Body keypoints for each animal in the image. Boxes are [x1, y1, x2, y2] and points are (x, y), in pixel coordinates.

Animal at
==
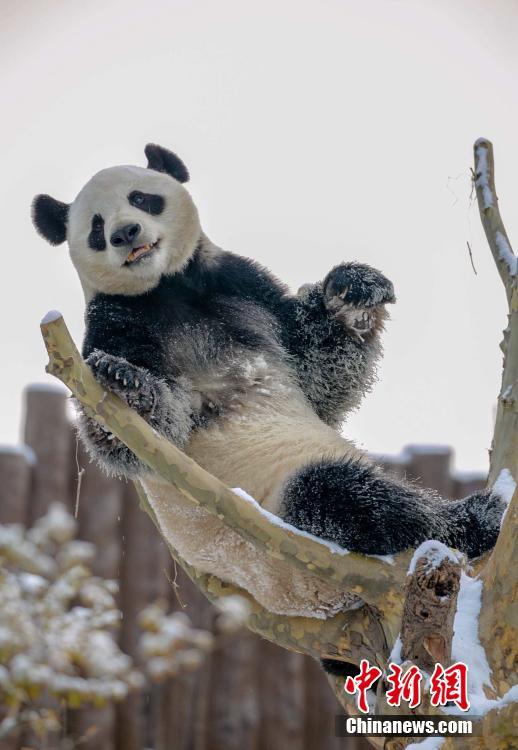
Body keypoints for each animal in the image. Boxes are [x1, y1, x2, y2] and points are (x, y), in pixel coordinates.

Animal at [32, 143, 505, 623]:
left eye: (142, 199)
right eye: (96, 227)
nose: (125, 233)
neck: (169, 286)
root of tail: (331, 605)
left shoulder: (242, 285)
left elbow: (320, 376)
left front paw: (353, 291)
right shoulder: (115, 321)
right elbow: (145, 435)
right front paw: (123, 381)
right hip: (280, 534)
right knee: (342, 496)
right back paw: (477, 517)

## [About this task]
Retype, exactly and in full, the lines above from the one containing "left eye: (142, 199)" through the one containing "right back paw: (477, 517)".

## [Reply]
left eye: (142, 199)
right eye: (96, 227)
nose: (125, 233)
neck: (169, 286)
root of tail: (331, 605)
left shoulder: (242, 285)
left elbow: (320, 376)
left front paw: (353, 291)
right shoulder: (115, 321)
right elbow: (145, 435)
right front paw: (123, 381)
right hip: (280, 534)
right knee: (342, 496)
right back paw: (477, 517)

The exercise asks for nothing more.